***** Data in this exercise *****

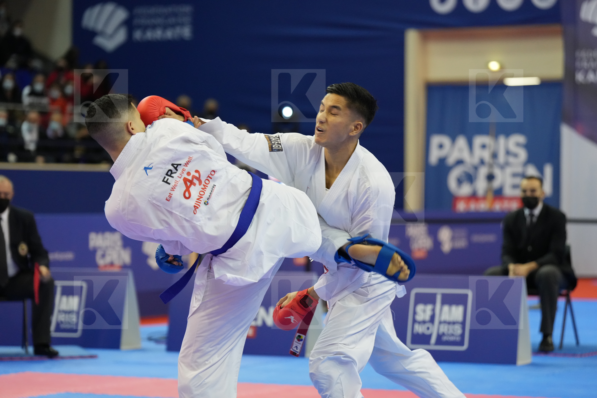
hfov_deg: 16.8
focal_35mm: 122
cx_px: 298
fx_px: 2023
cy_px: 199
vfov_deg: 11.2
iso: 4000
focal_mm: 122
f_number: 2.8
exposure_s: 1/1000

*****
***** Data in this exercise *****

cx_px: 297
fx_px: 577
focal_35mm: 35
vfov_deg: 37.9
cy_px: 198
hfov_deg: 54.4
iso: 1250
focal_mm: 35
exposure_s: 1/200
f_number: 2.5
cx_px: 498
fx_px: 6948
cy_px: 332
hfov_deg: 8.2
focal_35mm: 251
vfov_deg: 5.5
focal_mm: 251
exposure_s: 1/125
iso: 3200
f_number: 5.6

*****

• **Your instructions**
All lines above from the one holding "hfov_deg: 16.8" to the one holding "exposure_s: 1/1000", inclusive, are to be copied exactly; no other line is wanted.

• **Your solution**
hfov_deg: 16.8
focal_35mm: 122
cx_px: 298
fx_px: 2023
cy_px: 199
vfov_deg: 11.2
iso: 4000
focal_mm: 122
f_number: 2.8
exposure_s: 1/1000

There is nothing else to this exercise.